The lines needed are those below that contain the word "wire"; copy each one.

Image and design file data
[Start of section]

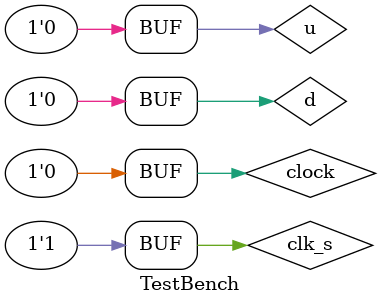
<source format=v>
`timescale 1 ns / 1 ps
module TestBench();
	reg clock; initial clock <= 0; always begin #1 clock <= 1; #1 clock <= 0; end
	
	// Manage the clocks
	wire clk, clk_secs, clk_fast, timer;
	clockDivider c_disp(clock, 2, clk);
	clockDivider c_secs(clock, 20, clk_secs);
	clockDivider c_fast(clock, 10, clk_fast);
	mux1bit2x1 m_timer(clk_secs, clk_fast, clk_s, timer);
	
	//*
	reg u, d; wire up, down, clear;
	pressCounter press(clk, clk_fast, u, d, up, down, clear);
	
	initial begin
		u <= 0;
		d <= 0;
		clk_s <= 1;
		
		#2 u <= 1;
		#140 u <= 1;
		#2 d <= 1;
		#2 u <= 0;
		#140 d <= 0;
		#2 d <= 1;
		#2 u <= 1;
		#140 d <= 0;
		#5 u <= 0;
	end
	
	//*/
	/*
	wire [3:0] hr1, hr0, min1, min0, sec1, sec0, m1, m0, d1, d0, y1, y0;
	reg r, up_press, down_press, clear_press;
	reg [5:0] led;
	
	Clock test(clk, timer, r, led, up_press, down_press, clear_press,
		hr1, hr0, min1, min0, sec1, sec0, m1, m0, d1, d0, y1, y0);
	
	initial begin
		r <= 0;
		up_press <= 1;
		down_press <= 0;
		clear_press <= 0;
		led = 'b000010;
	end
	
	//*/
endmodule

</source>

[End of section]

### SOLUTION
	wire clk, clk_secs, clk_fast, timer;
	reg u, d; wire up, down, clear;
	wire [3:0] hr1, hr0, min1, min0, sec1, sec0, m1, m0, d1, d0, y1, y0;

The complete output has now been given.